> _WHAT NEEDS TO BE DONE_
Find and copy each line of the data that includes "ACPS".

== EXERCISE MATERIALS ==

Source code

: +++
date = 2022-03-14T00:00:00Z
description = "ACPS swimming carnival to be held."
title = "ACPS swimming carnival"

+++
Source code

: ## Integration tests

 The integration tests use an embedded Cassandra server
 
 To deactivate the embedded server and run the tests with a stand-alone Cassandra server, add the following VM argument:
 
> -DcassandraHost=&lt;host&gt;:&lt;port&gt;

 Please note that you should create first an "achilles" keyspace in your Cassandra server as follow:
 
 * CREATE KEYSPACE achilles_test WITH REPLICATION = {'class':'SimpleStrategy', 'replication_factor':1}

===

> _FINAL ANSWER_
description = "ACPS swimming carnival to be held."
title = "ACPS swimming carnival"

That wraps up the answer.